§ Task item
Your answer must contain each line of the data, copied exactly.

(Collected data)
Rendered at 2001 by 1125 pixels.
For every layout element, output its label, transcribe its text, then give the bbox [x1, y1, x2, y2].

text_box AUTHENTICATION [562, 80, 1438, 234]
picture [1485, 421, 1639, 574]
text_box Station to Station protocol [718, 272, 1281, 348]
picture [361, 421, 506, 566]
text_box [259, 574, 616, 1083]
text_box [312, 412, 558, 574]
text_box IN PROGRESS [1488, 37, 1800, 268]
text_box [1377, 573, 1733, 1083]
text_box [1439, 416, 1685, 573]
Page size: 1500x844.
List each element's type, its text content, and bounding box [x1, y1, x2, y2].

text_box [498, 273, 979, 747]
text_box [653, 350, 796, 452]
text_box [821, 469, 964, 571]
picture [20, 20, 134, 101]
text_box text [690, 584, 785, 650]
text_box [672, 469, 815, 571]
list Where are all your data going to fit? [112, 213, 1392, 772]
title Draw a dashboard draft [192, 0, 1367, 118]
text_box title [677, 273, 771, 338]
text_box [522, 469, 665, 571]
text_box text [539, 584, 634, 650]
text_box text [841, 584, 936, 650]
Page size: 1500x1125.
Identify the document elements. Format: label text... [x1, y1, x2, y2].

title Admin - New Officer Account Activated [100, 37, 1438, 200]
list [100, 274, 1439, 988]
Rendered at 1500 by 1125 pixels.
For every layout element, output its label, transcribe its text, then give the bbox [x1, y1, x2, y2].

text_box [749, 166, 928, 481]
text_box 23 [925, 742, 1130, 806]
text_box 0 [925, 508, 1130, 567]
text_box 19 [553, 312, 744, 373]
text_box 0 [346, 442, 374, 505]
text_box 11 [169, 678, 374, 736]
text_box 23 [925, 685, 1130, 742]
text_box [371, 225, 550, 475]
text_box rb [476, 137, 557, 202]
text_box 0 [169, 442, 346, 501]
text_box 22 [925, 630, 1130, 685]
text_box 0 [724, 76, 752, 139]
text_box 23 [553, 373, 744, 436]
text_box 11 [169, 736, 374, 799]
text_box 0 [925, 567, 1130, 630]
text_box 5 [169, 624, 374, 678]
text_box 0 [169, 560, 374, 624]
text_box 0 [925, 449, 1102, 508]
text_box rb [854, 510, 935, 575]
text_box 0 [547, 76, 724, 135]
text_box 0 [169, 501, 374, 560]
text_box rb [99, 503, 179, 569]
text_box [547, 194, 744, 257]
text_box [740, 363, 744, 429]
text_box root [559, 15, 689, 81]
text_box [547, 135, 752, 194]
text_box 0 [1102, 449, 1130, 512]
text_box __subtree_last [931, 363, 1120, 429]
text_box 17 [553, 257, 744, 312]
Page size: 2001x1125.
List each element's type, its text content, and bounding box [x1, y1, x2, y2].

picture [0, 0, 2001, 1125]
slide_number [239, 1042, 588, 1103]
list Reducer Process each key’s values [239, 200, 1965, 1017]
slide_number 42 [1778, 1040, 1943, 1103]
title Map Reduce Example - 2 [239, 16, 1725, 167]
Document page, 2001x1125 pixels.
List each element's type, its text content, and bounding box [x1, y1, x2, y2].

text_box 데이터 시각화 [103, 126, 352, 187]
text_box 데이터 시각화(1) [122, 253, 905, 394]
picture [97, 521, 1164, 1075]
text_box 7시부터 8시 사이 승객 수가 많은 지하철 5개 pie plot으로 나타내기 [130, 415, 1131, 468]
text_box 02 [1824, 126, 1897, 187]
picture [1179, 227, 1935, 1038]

§ Written response
Rendered at 2001 by 1125 pixels.
For every layout element, output its label, transcribe its text, then give the bbox [x1, y1, x2, y2].

text_box AUTHENTICATION [562, 80, 1438, 234]
picture [1485, 421, 1639, 574]
text_box Station to Station protocol [718, 272, 1281, 348]
picture [361, 421, 506, 566]
text_box [259, 574, 616, 1083]
text_box [312, 412, 558, 574]
text_box IN PROGRESS [1488, 37, 1800, 268]
text_box [1377, 573, 1733, 1083]
text_box [1439, 416, 1685, 573]
Page size: 1500x844.
List each element's type, its text content, and bounding box [x1, y1, x2, y2].

text_box [498, 273, 979, 747]
text_box [653, 350, 796, 452]
text_box [821, 469, 964, 571]
picture [20, 20, 134, 101]
text_box text [690, 584, 785, 650]
text_box [672, 469, 815, 571]
list Where are all your data going to fit? [112, 213, 1392, 772]
title Draw a dashboard draft [192, 0, 1367, 118]
text_box title [677, 273, 771, 338]
text_box [522, 469, 665, 571]
text_box text [539, 584, 634, 650]
text_box text [841, 584, 936, 650]
Page size: 1500x1125.
Identify the document elements. Format: label text... [x1, y1, x2, y2].

title Admin - New Officer Account Activated [100, 37, 1438, 200]
list [100, 274, 1439, 988]
Rendered at 1500 by 1125 pixels.
For every layout element, output its label, transcribe its text, then give the bbox [x1, y1, x2, y2].

text_box [749, 166, 928, 481]
text_box 23 [925, 742, 1130, 806]
text_box 0 [925, 508, 1130, 567]
text_box 19 [553, 312, 744, 373]
text_box 0 [346, 442, 374, 505]
text_box 11 [169, 678, 374, 736]
text_box 23 [925, 685, 1130, 742]
text_box [371, 225, 550, 475]
text_box rb [476, 137, 557, 202]
text_box 0 [169, 442, 346, 501]
text_box 22 [925, 630, 1130, 685]
text_box 0 [724, 76, 752, 139]
text_box 23 [553, 373, 744, 436]
text_box 11 [169, 736, 374, 799]
text_box 0 [925, 567, 1130, 630]
text_box 5 [169, 624, 374, 678]
text_box 0 [169, 560, 374, 624]
text_box 0 [925, 449, 1102, 508]
text_box rb [854, 510, 935, 575]
text_box 0 [547, 76, 724, 135]
text_box 0 [169, 501, 374, 560]
text_box rb [99, 503, 179, 569]
text_box [547, 194, 744, 257]
text_box [740, 363, 744, 429]
text_box root [559, 15, 689, 81]
text_box [547, 135, 752, 194]
text_box 0 [1102, 449, 1130, 512]
text_box __subtree_last [931, 363, 1120, 429]
text_box 17 [553, 257, 744, 312]
Page size: 2001x1125.
List each element's type, its text content, and bounding box [x1, y1, x2, y2].

picture [0, 0, 2001, 1125]
slide_number [239, 1042, 588, 1103]
list Reducer Process each key’s values [239, 200, 1965, 1017]
slide_number 42 [1778, 1040, 1943, 1103]
title Map Reduce Example - 2 [239, 16, 1725, 167]
Document page, 2001x1125 pixels.
List each element's type, its text content, and bounding box [x1, y1, x2, y2].

text_box 데이터 시각화 [103, 126, 352, 187]
text_box 데이터 시각화(1) [122, 253, 905, 394]
picture [97, 521, 1164, 1075]
text_box 7시부터 8시 사이 승객 수가 많은 지하철 5개 pie plot으로 나타내기 [130, 415, 1131, 468]
text_box 02 [1824, 126, 1897, 187]
picture [1179, 227, 1935, 1038]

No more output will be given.